One of my recent posts dealt with the issue of boundaries. I want to pick up on that theme again in light of an experience I had yesterday on the L here in Chicago.
I'd just returned from a series of meetings in lovely Las Vegas, and I was beat. I caught the Blue Line train at O'Hare Airport and settled into my seat, hoping to have an hour of peace after a long and busy weekend. Before we 'd arrived at our first stop away from the terminal, I witnessed no fewer than eight people (about 40% of those in my train car) immediately start talking on their cell phones. And I mean really talking--loudly, emphatically, and unapologetically, as if no one was with them and they were in the privacy of their own homes.

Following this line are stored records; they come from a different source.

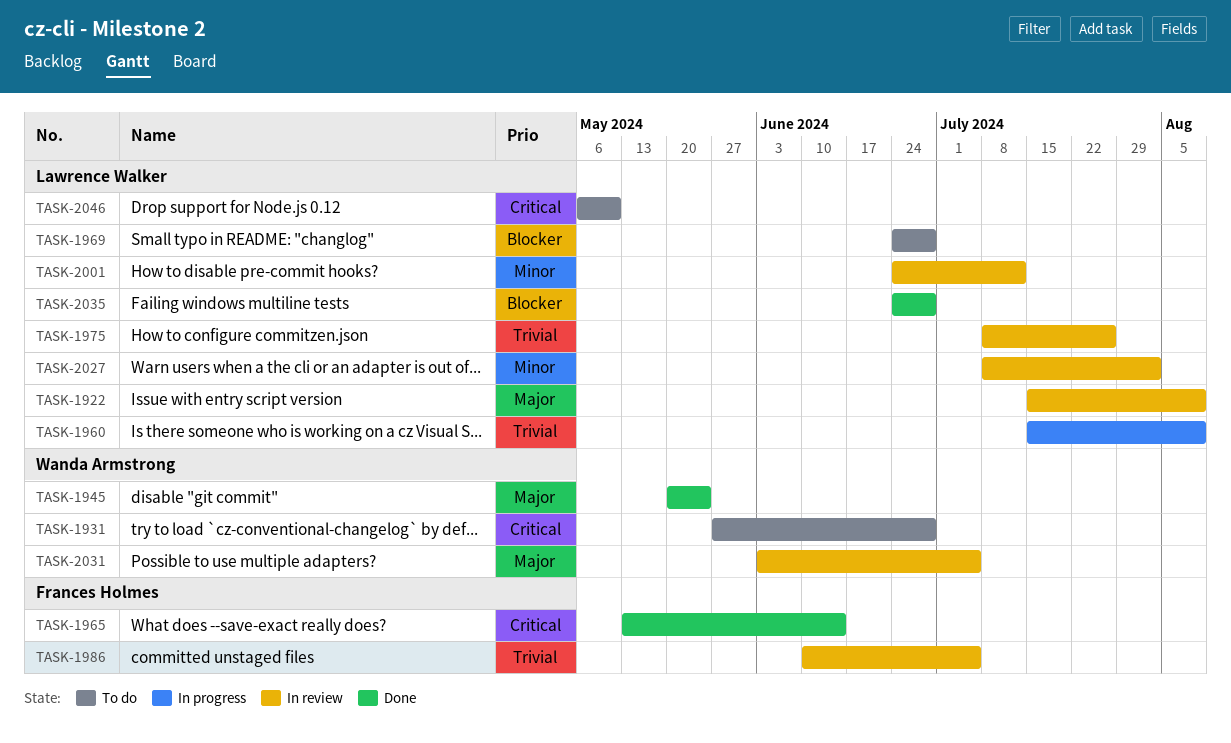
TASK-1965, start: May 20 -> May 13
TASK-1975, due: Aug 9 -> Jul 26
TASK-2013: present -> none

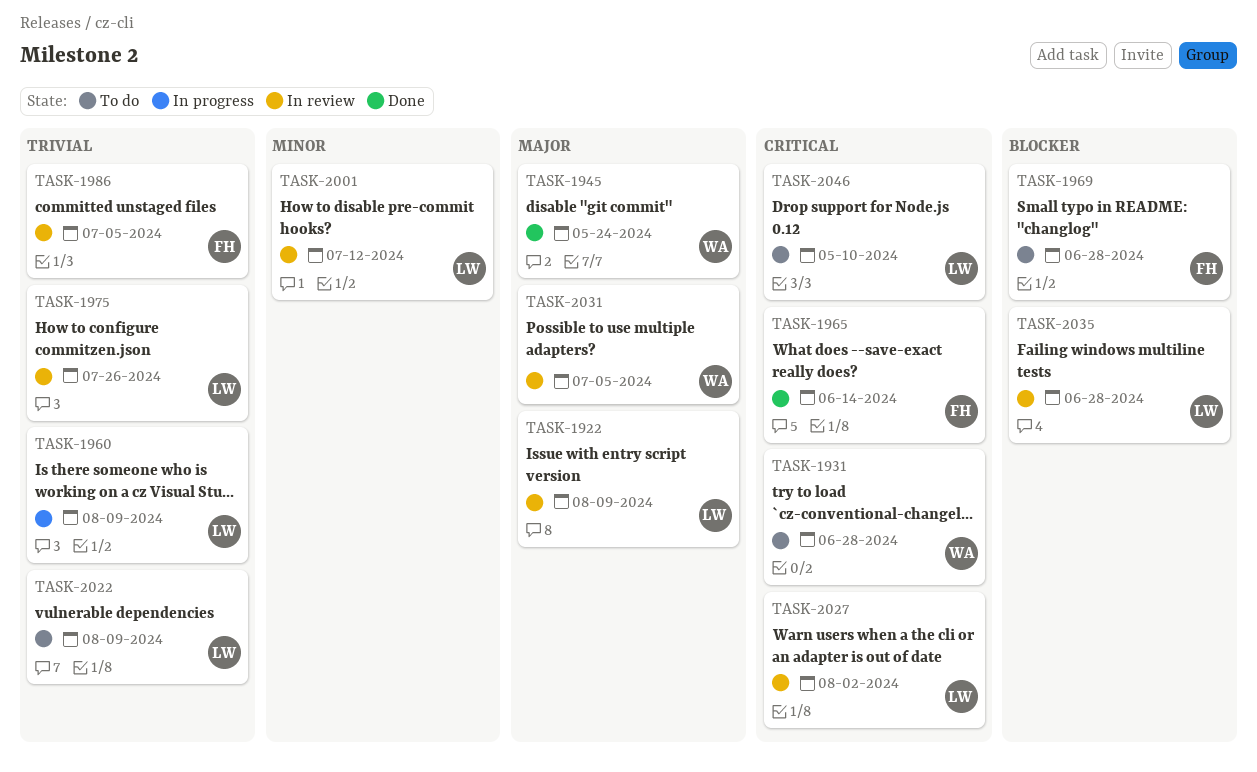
TASK-1969, owner: Lawrence Walker -> Frances Holmes
TASK-2022: none -> present
TASK-2027, priority: Minor -> Critical
TASK-2035, status: Done -> In review

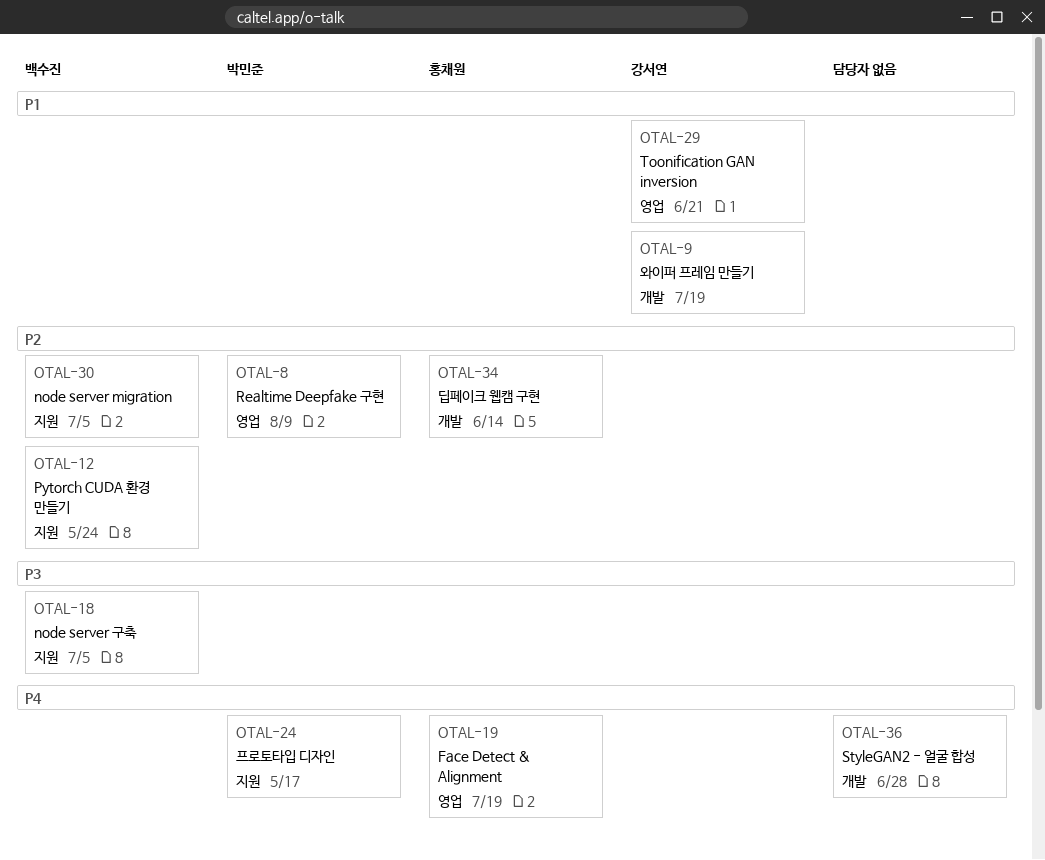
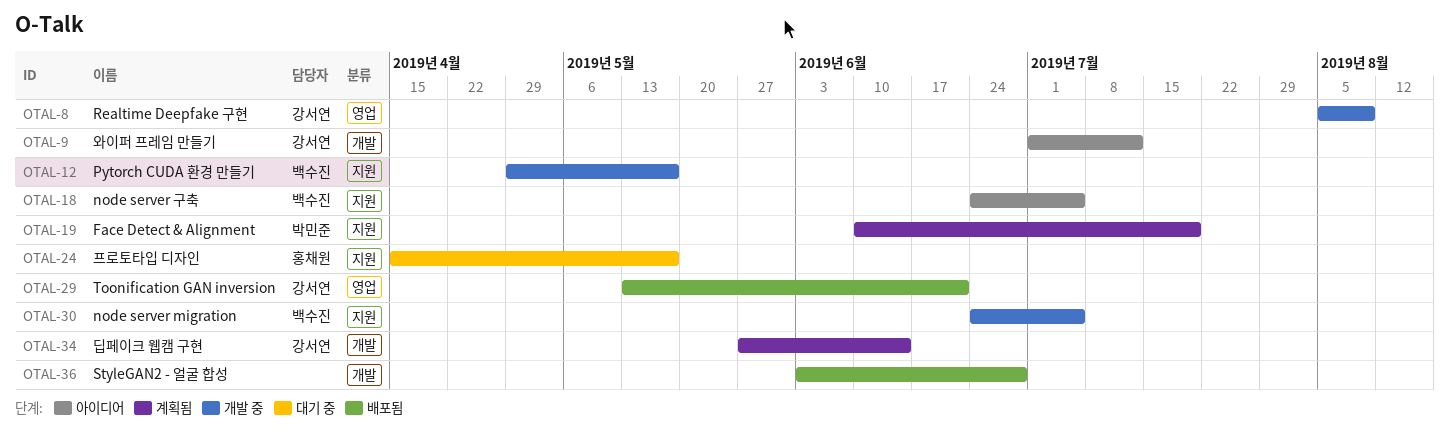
OTAL-8, owner: 박민준 -> 강서연
OTAL-9, due: Jul 19 -> Jul 12
OTAL-12, due: May 24 -> May 17
OTAL-19, owner: 홍채원 -> 박민준
OTAL-19, label: 영업 -> 지원
OTAL-24, owner: 박민준 -> 홍채원
OTAL-34, owner: 홍채원 -> 강서연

I heard each and every conversation: one young woman was griping about a boyfriend; an older man was having a verbal fight with his wife; a TSA worker was schmoozing with a friend. And on and on. I had no choice but to listen to their inanity, in all its minute detail. I felt like I was trapped in a car filled with a bunch of chain smokers. Their second-hand "smoke," however, was noise.
Part of me wanted to stand up, grab the cell phones out of everyone's hands, and hurl them out of the door at the next stop. Part of me wanted to shout aloud, "Turn off your damn phones! I don't want to hear your conversations and I couldn't care less about what you have to say to your friends and family!" I restrained myself.
Today, I wonder why. And I'm mad at myself for keeping silent. If we have become comfortable enough as a society to say to strangers who are smoking in our face, "Would you mind putting out your cigarette?", then why should we tolerate the noise- and space-pollution of people who don't give a second thought to their surroundings or show sensitivity to the privacy of others?
What would you have done?
I'm a New Yorker. Get an iPod.
ReplyDeleteHowever, you will still be able to smell the spaghetti.
http://www.youtube.com/watch?v=az4qASdPD4Y
Don't you think we've overdone it with all this "i" crap? We have the iPod, iPhone, iPad, iMac--I want Microsoft to start producing a new line of gadgets that speak to the whole of the human experience, like the iMeal, the iSleep, the iJob, and the iLife. Maybe if we had more "i" gadgets, we'd be a lot happier as a society.